Wow, I’m glad I read this. The story from the library will stick with me for a long time. That’s awful, and I’m sorry the author experienced/experiences that. Privilege sometimes makes that hard to fathom, so I’m glad there are diverse voices sharing their experiences on THT.

I was happy to read that baseball hasn’t been exclusive in that way, however. That’s the best of what baseball can be, and what I hope it is for everyone, as I know the joy and community and pastime it has been for me and my family.

Daniel
Member
Member
Daniel

Yes, you do belong.

kenai kings
Member
kenai kings

As you write … in the “community of baseball” we are persons first.
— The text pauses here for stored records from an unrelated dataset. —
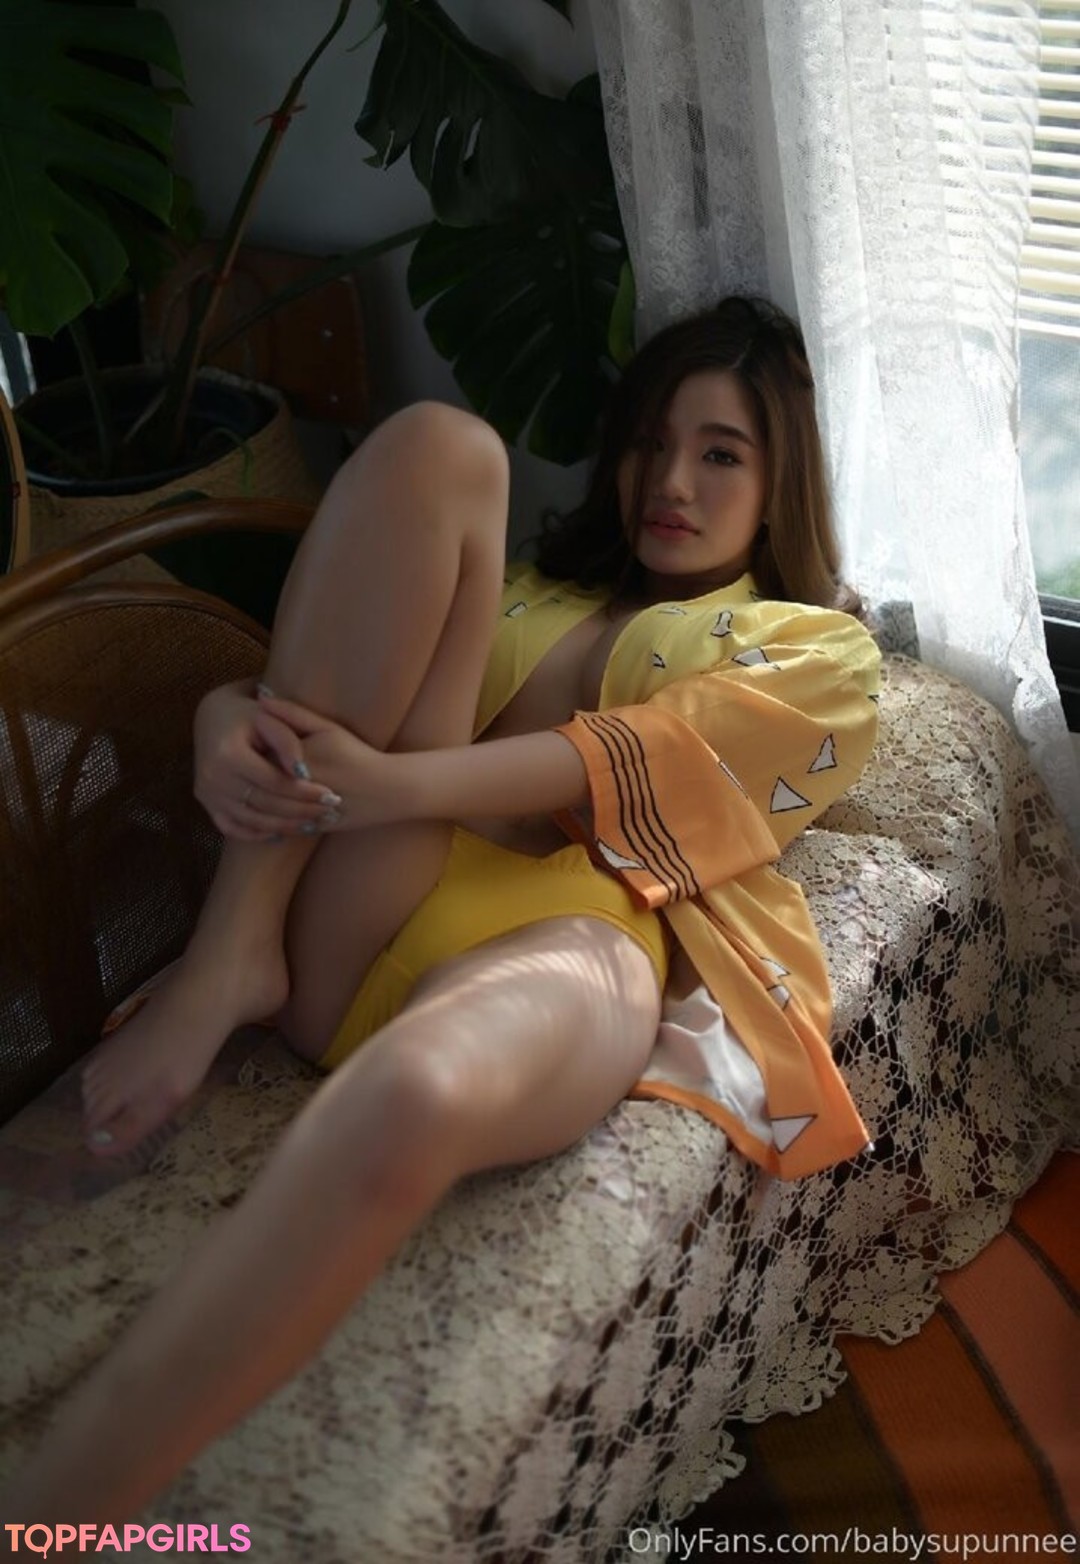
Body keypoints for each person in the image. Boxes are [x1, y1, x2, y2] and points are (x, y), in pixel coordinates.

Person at [3, 295, 881, 1526]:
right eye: (650, 441)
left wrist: (386, 786)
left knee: (415, 1090)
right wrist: (221, 719)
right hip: (364, 894)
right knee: (442, 446)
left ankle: (46, 1518)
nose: (670, 479)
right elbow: (313, 693)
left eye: (721, 452)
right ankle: (230, 955)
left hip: (580, 929)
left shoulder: (817, 650)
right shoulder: (525, 583)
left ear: (782, 483)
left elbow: (652, 760)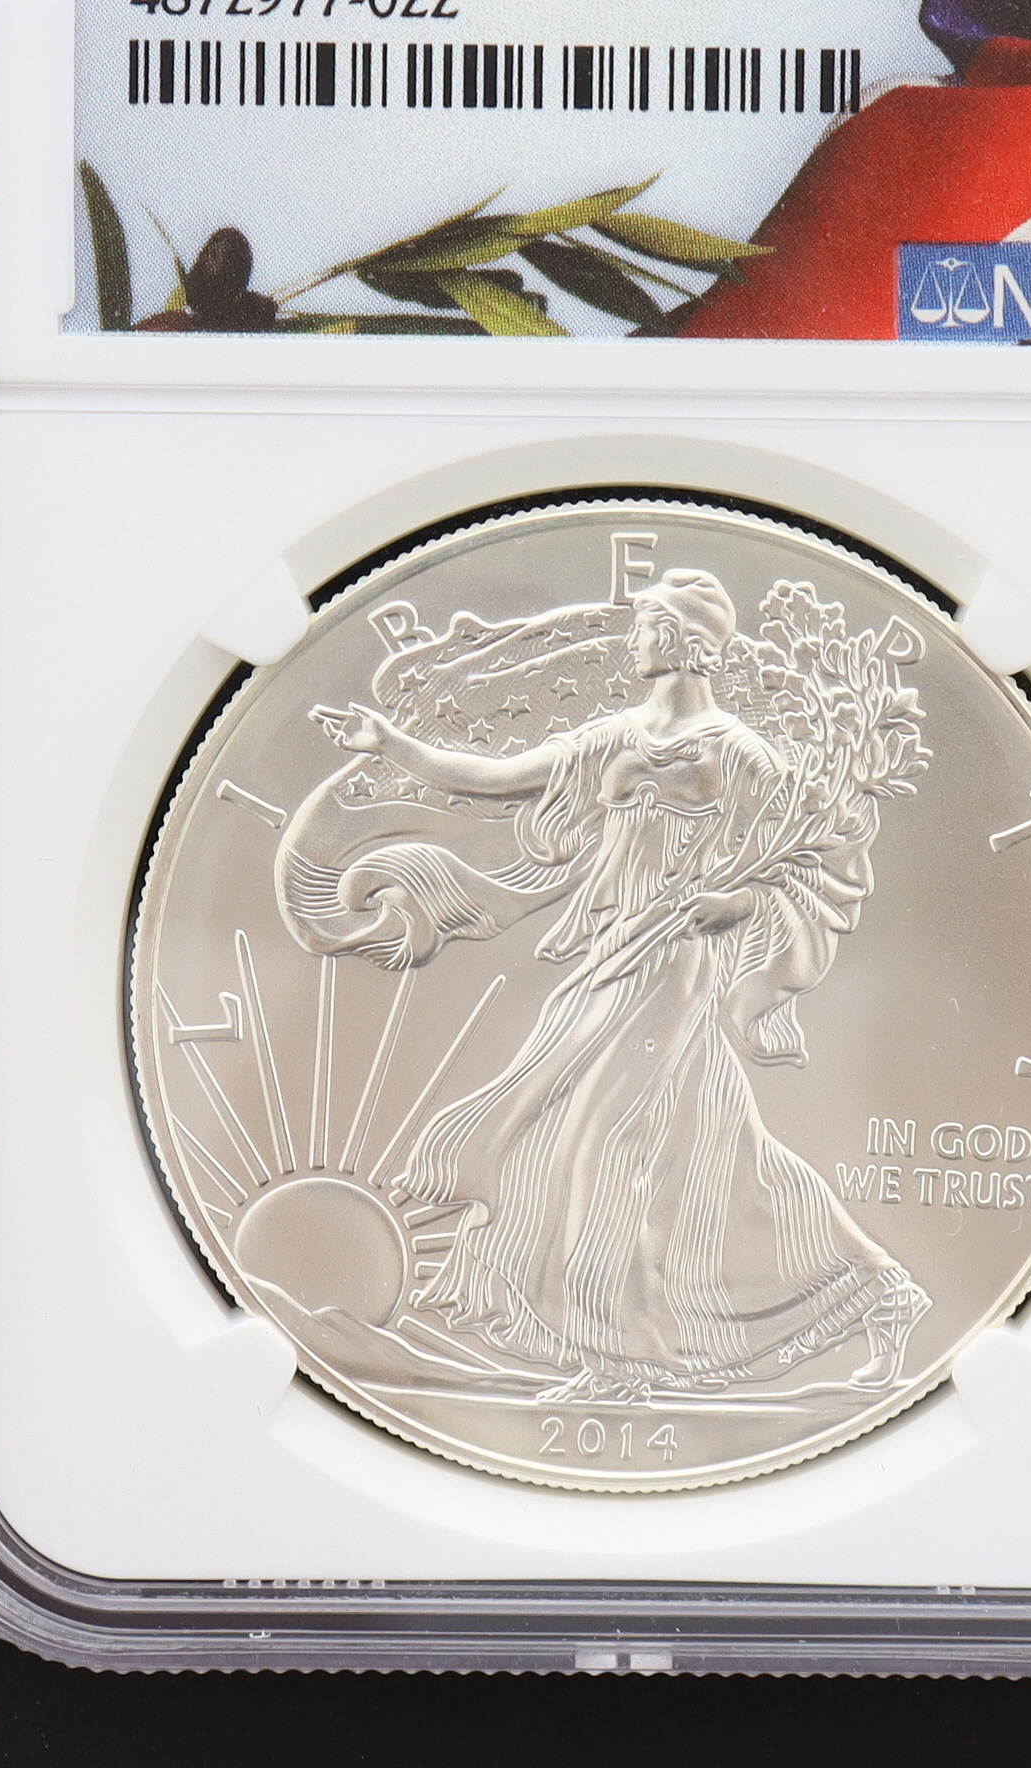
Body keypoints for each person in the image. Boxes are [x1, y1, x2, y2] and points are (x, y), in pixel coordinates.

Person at [326, 567, 929, 1402]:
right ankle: (880, 1291)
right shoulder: (613, 737)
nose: (634, 641)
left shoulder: (739, 754)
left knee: (599, 1145)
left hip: (676, 964)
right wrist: (390, 744)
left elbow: (823, 856)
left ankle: (621, 1359)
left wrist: (736, 902)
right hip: (612, 955)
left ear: (681, 639)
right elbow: (497, 778)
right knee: (722, 1155)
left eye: (646, 626)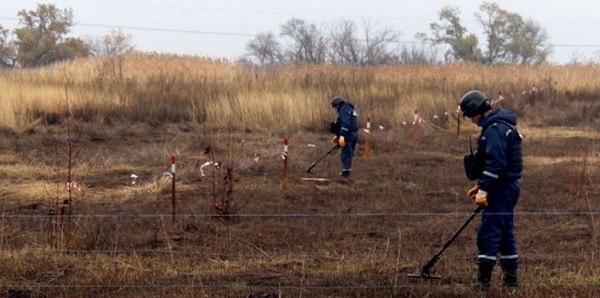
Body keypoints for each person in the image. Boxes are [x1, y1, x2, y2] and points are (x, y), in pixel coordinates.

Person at [460, 90, 523, 287]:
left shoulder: (495, 129)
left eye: (471, 116)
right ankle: (511, 281)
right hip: (505, 186)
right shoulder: (499, 126)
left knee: (489, 231)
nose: (471, 121)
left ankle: (483, 281)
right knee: (504, 231)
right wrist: (481, 185)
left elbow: (496, 164)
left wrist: (484, 189)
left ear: (477, 110)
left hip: (501, 189)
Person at [330, 96, 358, 177]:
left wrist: (342, 136)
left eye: (335, 107)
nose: (335, 109)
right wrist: (338, 136)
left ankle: (345, 173)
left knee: (346, 153)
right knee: (349, 153)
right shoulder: (350, 109)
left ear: (338, 105)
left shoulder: (344, 110)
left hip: (348, 135)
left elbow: (345, 124)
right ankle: (347, 170)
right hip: (353, 133)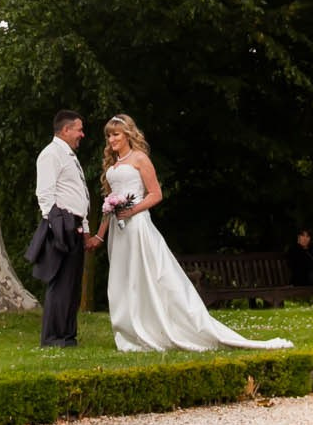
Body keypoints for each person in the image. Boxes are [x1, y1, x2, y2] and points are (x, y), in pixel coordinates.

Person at [90, 114, 294, 353]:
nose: (111, 139)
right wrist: (100, 235)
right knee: (122, 279)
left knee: (143, 277)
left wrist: (132, 210)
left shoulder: (139, 159)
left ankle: (154, 327)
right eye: (109, 135)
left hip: (137, 227)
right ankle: (129, 331)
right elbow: (109, 205)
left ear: (127, 135)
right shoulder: (112, 165)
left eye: (115, 134)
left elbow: (156, 194)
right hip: (118, 232)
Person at [24, 109, 90, 348]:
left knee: (72, 285)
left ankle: (67, 335)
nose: (82, 134)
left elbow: (78, 195)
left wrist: (84, 228)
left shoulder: (69, 156)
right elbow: (45, 193)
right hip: (60, 223)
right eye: (79, 129)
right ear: (65, 130)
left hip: (74, 224)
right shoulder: (51, 154)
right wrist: (56, 225)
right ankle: (53, 338)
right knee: (60, 282)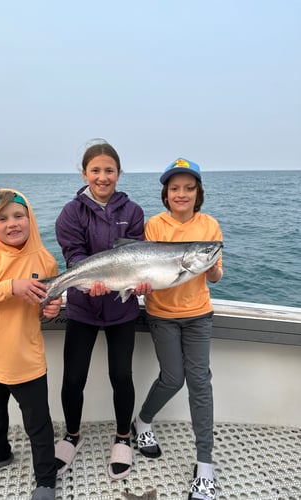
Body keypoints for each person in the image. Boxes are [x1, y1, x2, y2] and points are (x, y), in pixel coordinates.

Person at [54, 140, 149, 480]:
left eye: (109, 170)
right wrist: (87, 279)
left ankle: (123, 437)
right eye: (96, 170)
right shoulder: (71, 212)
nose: (103, 176)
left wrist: (142, 281)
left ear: (119, 174)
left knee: (121, 376)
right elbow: (73, 255)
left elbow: (139, 255)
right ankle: (72, 436)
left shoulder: (133, 212)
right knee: (73, 377)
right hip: (83, 307)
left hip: (122, 309)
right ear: (85, 173)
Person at [0, 189, 62, 500]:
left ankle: (45, 479)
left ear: (29, 217)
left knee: (38, 426)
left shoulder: (45, 260)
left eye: (19, 215)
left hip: (27, 361)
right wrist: (10, 287)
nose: (12, 224)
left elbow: (46, 309)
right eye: (1, 218)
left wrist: (51, 311)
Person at [132, 158, 223, 500]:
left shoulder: (210, 226)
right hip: (162, 314)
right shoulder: (155, 225)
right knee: (173, 378)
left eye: (188, 188)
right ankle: (142, 421)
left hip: (199, 314)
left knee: (200, 382)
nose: (181, 194)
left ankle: (205, 466)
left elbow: (216, 274)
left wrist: (211, 266)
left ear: (198, 192)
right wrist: (141, 285)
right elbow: (150, 270)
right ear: (166, 193)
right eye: (174, 188)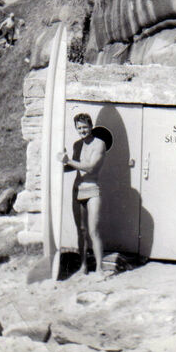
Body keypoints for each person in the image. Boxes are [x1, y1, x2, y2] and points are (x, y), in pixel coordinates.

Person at [58, 113, 106, 275]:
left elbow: (90, 167)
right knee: (82, 231)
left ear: (91, 126)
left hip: (92, 190)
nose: (82, 130)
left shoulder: (99, 144)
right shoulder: (77, 145)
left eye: (85, 127)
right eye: (79, 128)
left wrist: (68, 161)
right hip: (77, 190)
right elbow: (74, 166)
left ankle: (99, 269)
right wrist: (60, 164)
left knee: (94, 231)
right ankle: (83, 266)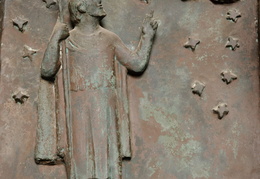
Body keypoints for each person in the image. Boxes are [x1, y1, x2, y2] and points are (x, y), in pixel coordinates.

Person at [40, 0, 158, 178]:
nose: (100, 2)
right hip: (77, 108)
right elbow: (47, 70)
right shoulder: (67, 40)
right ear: (82, 7)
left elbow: (137, 64)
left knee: (106, 157)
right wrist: (55, 37)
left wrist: (147, 37)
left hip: (105, 106)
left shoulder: (110, 38)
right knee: (80, 158)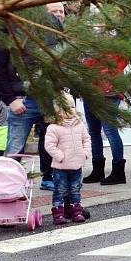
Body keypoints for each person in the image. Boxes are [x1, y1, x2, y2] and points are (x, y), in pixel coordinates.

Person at [0, 0, 60, 190]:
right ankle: (9, 185)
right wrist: (10, 99)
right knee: (15, 146)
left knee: (50, 140)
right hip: (20, 99)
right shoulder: (5, 27)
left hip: (48, 95)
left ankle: (49, 177)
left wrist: (60, 92)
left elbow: (62, 59)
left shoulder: (51, 23)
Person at [81, 52, 128, 185]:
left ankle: (118, 172)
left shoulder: (115, 40)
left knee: (110, 131)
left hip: (109, 91)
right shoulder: (89, 41)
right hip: (91, 91)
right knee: (94, 132)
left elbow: (122, 60)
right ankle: (98, 170)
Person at [43, 94, 91, 225]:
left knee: (75, 189)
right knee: (60, 189)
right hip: (61, 167)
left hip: (76, 165)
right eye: (66, 108)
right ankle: (58, 213)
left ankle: (77, 211)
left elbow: (86, 139)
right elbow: (49, 145)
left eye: (72, 107)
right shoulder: (54, 127)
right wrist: (60, 156)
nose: (70, 110)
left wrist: (85, 153)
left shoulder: (79, 125)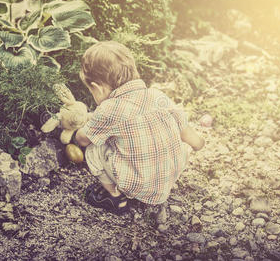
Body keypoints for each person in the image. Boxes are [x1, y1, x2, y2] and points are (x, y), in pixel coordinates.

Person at [75, 41, 204, 215]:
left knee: (93, 149)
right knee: (173, 139)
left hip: (136, 184)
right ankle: (159, 179)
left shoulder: (109, 109)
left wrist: (80, 128)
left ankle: (114, 196)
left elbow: (82, 139)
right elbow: (188, 134)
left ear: (97, 88)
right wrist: (197, 144)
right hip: (169, 177)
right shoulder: (157, 95)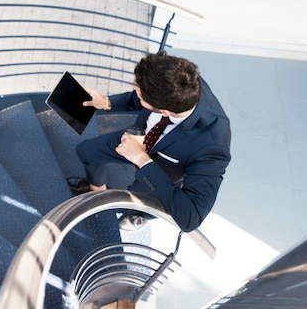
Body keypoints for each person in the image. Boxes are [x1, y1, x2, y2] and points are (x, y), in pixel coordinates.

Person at [67, 51, 231, 232]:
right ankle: (97, 191)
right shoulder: (183, 82)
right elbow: (144, 98)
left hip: (160, 170)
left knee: (143, 198)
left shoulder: (212, 146)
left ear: (165, 111)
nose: (136, 93)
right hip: (140, 136)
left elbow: (191, 217)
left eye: (140, 94)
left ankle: (144, 215)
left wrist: (142, 160)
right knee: (87, 151)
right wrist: (106, 102)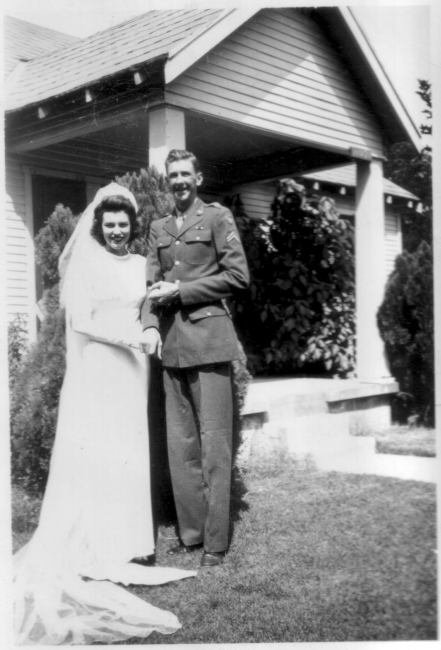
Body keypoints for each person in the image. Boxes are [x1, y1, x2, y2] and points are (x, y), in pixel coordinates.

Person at [13, 183, 196, 646]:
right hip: (100, 367)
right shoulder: (88, 264)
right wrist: (131, 340)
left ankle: (126, 548)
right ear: (100, 225)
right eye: (110, 224)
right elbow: (80, 322)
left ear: (133, 227)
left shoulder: (139, 265)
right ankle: (94, 547)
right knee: (99, 454)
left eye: (124, 224)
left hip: (134, 373)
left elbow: (150, 306)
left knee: (127, 455)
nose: (117, 231)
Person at [140, 150, 250, 568]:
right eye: (173, 176)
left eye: (186, 174)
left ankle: (216, 545)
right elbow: (151, 285)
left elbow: (238, 278)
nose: (179, 181)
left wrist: (182, 293)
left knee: (215, 446)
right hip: (173, 347)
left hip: (209, 341)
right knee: (180, 446)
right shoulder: (158, 227)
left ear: (198, 177)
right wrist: (150, 324)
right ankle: (192, 534)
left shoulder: (218, 218)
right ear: (168, 181)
Like yourself, I’ve been to many ball games by myself yet never felt alone.
Baseball books?… hope “Baseball and Men’s Lives” by Robert Mayer was among them.

Yehoshua Friedman
Member
Yehoshua Friedman

Whatever one thinks of whatever practices, it is wrong to mistreat people on the basis of their presumed orientation or otherwise being “different”. It is also wrong for people to flaunt their sexuality of whatever flavor including heterosexuality in public places and to sexualize children at an early age. I don’t want to know what anyone is doing in the realm of what should be kept private. But we can all enjoy a ballgame together!

John Autin
Member
Member
John Autin

Thanks for your well-written, affecting story.

Annie Maroon
Member

Thanks for writing this, Rachael – it’s fantastic.